Put every line of the entries below into a Markdown table with the columns Row and Line, numbering each row and skipping any blank lines.

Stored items
-------

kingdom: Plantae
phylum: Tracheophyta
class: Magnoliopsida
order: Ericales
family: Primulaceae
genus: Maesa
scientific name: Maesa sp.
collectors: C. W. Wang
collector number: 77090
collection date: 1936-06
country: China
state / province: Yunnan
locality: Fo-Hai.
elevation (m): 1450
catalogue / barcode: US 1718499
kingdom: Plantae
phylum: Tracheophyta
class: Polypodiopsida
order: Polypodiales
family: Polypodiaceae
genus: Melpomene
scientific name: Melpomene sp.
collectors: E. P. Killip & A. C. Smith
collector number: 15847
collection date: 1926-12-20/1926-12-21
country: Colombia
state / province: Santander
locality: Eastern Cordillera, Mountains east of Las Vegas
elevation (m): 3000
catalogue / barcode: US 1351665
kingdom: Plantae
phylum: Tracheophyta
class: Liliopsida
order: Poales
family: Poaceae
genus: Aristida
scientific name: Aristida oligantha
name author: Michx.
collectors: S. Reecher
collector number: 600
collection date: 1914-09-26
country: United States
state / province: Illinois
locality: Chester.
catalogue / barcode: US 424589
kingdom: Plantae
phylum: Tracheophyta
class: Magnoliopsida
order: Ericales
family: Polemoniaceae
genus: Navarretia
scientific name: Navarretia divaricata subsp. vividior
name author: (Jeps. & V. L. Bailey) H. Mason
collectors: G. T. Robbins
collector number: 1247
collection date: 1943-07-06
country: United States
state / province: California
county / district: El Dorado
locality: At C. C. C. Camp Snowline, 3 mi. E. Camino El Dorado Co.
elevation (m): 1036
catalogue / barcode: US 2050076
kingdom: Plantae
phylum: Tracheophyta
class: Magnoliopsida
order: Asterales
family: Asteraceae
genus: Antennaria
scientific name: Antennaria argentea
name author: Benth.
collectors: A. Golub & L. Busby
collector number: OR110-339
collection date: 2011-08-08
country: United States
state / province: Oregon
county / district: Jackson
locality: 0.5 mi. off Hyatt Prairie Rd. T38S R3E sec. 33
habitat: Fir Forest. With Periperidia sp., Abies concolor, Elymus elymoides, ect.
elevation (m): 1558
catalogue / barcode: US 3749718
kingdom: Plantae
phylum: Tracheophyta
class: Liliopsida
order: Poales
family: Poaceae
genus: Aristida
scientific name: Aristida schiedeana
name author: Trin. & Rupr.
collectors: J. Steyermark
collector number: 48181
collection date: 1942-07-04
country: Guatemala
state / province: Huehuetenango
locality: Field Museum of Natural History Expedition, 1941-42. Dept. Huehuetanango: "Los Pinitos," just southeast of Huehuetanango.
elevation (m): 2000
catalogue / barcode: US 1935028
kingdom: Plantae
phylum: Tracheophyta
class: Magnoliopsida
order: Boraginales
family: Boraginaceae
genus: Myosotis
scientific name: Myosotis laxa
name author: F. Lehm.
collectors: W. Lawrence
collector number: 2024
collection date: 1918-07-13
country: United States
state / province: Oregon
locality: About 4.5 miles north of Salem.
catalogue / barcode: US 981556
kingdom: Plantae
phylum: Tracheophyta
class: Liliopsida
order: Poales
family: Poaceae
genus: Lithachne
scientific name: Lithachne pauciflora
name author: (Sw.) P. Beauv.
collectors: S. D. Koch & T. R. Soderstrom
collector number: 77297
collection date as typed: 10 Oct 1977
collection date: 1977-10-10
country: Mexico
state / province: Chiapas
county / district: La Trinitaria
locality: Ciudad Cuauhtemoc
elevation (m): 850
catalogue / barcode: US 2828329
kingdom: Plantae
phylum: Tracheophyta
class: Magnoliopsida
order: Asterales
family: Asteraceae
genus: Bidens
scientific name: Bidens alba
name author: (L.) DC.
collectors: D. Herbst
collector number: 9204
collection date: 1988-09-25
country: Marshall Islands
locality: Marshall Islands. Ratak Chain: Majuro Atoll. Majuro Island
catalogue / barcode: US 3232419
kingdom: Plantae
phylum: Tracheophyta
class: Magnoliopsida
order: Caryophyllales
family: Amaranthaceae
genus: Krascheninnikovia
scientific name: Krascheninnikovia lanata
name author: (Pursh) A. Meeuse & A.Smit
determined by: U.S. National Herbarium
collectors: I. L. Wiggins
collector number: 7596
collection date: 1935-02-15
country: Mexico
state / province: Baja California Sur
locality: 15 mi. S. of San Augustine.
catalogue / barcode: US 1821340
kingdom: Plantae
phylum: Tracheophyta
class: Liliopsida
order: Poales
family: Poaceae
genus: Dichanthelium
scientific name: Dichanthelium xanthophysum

-------

* Task answer *
| Row | Line |
|---|---|
| 1 | kingdom: Plantae |
| 2 | phylum: Tracheophyta |
| 3 | class: Magnoliopsida |
| 4 | order: Ericales |
| 5 | family: Primulaceae |
| 6 | genus: Maesa |
| 7 | scientific name: Maesa sp. |
| 8 | collectors: C. W. Wang |
| 9 | collector number: 77090 |
| 10 | collection date: 1936-06 |
| 11 | country: China |
| 12 | state / province: Yunnan |
| 13 | locality: Fo-Hai. |
| 14 | elevation (m): 1450 |
| 15 | catalogue / barcode: US 1718499 |
| 16 | kingdom: Plantae |
| 17 | phylum: Tracheophyta |
| 18 | class: Polypodiopsida |
| 19 | order: Polypodiales |
| 20 | family: Polypodiaceae |
| 21 | genus: Melpomene |
| 22 | scientific name: Melpomene sp. |
| 23 | collectors: E. P. Killip & A. C. Smith |
| 24 | collector number: 15847 |
| 25 | collection date: 1926-12-20/1926-12-21 |
| 26 | country: Colombia |
| 27 | state / province: Santander |
| 28 | locality: Eastern Cordillera, Mountains east of Las Vegas |
| 29 | elevation (m): 3000 |
| 30 | catalogue / barcode: US 1351665 |
| 31 | kingdom: Plantae |
| 32 | phylum: Tracheophyta |
| 33 | class: Liliopsida |
| 34 | order: Poales |
| 35 | family: Poaceae |
| 36 | genus: Aristida |
| 37 | scientific name: Aristida oligantha |
| 38 | name author: Michx. |
| 39 | collectors: S. Reecher |
| 40 | collector number: 600 |
| 41 | collection date: 1914-09-26 |
| 42 | country: United States |
| 43 | state / province: Illinois |
| 44 | locality: Chester. |
| 45 | catalogue / barcode: US 424589 |
| 46 | kingdom: Plantae |
| 47 | phylum: Tracheophyta |
| 48 | class: Magnoliopsida |
| 49 | order: Ericales |
| 50 | family: Polemoniaceae |
| 51 | genus: Navarretia |
| 52 | scientific name: Navarretia divaricata subsp. vividior |
| 53 | name author: (Jeps. & V. L. Bailey) H. Mason |
| 54 | collectors: G. T. Robbins |
| 55 | collector number: 1247 |
| 56 | collection date: 1943-07-06 |
| 57 | country: United States |
| 58 | state / province: California |
| 59 | county / district: El Dorado |
| 60 | locality: At C. C. C. Camp Snowline, 3 mi. E. Camino El Dorado Co. |
| 61 | elevation (m): 1036 |
| 62 | catalogue / barcode: US 2050076 |
| 63 | kingdom: Plantae |
| 64 | phylum: Tracheophyta |
| 65 | class: Magnoliopsida |
| 66 | order: Asterales |
| 67 | family: Asteraceae |
| 68 | genus: Antennaria |
| 69 | scientific name: Antennaria argentea |
| 70 | name author: Benth. |
| 71 | collectors: A. Golub & L. Busby |
| 72 | collector number: OR110-339 |
| 73 | collection date: 2011-08-08 |
| 74 | country: United States |
| 75 | state / province: Oregon |
| 76 | county / district: Jackson |
| 77 | locality: 0.5 mi. off Hyatt Prairie Rd. T38S R3E sec. 33 |
| 78 | habitat: Fir Forest. With Periperidia sp., Abies concolor, Elymus elymoides, ect. |
| 79 | elevation (m): 1558 |
| 80 | catalogue / barcode: US 3749718 |
| 81 | kingdom: Plantae |
| 82 | phylum: Tracheophyta |
| 83 | class: Liliopsida |
| 84 | order: Poales |
| 85 | family: Poaceae |
| 86 | genus: Aristida |
| 87 | scientific name: Aristida schiedeana |
| 88 | name author: Trin. & Rupr. |
| 89 | collectors: J. Steyermark |
| 90 | collector number: 48181 |
| 91 | collection date: 1942-07-04 |
| 92 | country: Guatemala |
| 93 | state / province: Huehuetenango |
| 94 | locality: Field Museum of Natural History Expedition, 1941-42. Dept. Huehuetanango: "Los Pinitos," just southeast of Huehuetanango. |
| 95 | elevation (m): 2000 |
| 96 | catalogue / barcode: US 1935028 |
| 97 | kingdom: Plantae |
| 98 | phylum: Tracheophyta |
| 99 | class: Magnoliopsida |
| 100 | order: Boraginales |
| 101 | family: Boraginaceae |
| 102 | genus: Myosotis |
| 103 | scientific name: Myosotis laxa |
| 104 | name author: F. Lehm. |
| 105 | collectors: W. Lawrence |
| 106 | collector number: 2024 |
| 107 | collection date: 1918-07-13 |
| 108 | country: United States |
| 109 | state / province: Oregon |
| 110 | locality: About 4.5 miles north of Salem. |
| 111 | catalogue / barcode: US 981556 |
| 112 | kingdom: Plantae |
| 113 | phylum: Tracheophyta |
| 114 | class: Liliopsida |
| 115 | order: Poales |
| 116 | family: Poaceae |
| 117 | genus: Lithachne |
| 118 | scientific name: Lithachne pauciflora |
| 119 | name author: (Sw.) P. Beauv. |
| 120 | collectors: S. D. Koch & T. R. Soderstrom |
| 121 | collector number: 77297 |
| 122 | collection date as typed: 10 Oct 1977 |
| 123 | collection date: 1977-10-10 |
| 124 | country: Mexico |
| 125 | state / province: Chiapas |
| 126 | county / district: La Trinitaria |
| 127 | locality: Ciudad Cuauhtemoc |
| 128 | elevation (m): 850 |
| 129 | catalogue / barcode: US 2828329 |
| 130 | kingdom: Plantae |
| 131 | phylum: Tracheophyta |
| 132 | class: Magnoliopsida |
| 133 | order: Asterales |
| 134 | family: Asteraceae |
| 135 | genus: Bidens |
| 136 | scientific name: Bidens alba |
| 137 | name author: (L.) DC. |
| 138 | collectors: D. Herbst |
| 139 | collector number: 9204 |
| 140 | collection date: 1988-09-25 |
| 141 | country: Marshall Islands |
| 142 | locality: Marshall Islands. Ratak Chain: Majuro Atoll. Majuro Island |
| 143 | catalogue / barcode: US 3232419 |
| 144 | kingdom: Plantae |
| 145 | phylum: Tracheophyta |
| 146 | class: Magnoliopsida |
| 147 | order: Caryophyllales |
| 148 | family: Amaranthaceae |
| 149 | genus: Krascheninnikovia |
| 150 | scientific name: Krascheninnikovia lanata |
| 151 | name author: (Pursh) A. Meeuse & A.Smit |
| 152 | determined by: U.S. National Herbarium |
| 153 | collectors: I. L. Wiggins |
| 154 | collector number: 7596 |
| 155 | collection date: 1935-02-15 |
| 156 | country: Mexico |
| 157 | state / province: Baja California Sur |
| 158 | locality: 15 mi. S. of San Augustine. |
| 159 | catalogue / barcode: US 1821340 |
| 160 | kingdom: Plantae |
| 161 | phylum: Tracheophyta |
| 162 | class: Liliopsida |
| 163 | order: Poales |
| 164 | family: Poaceae |
| 165 | genus: Dichanthelium |
| 166 | scientific name: Dichanthelium xanthophysum |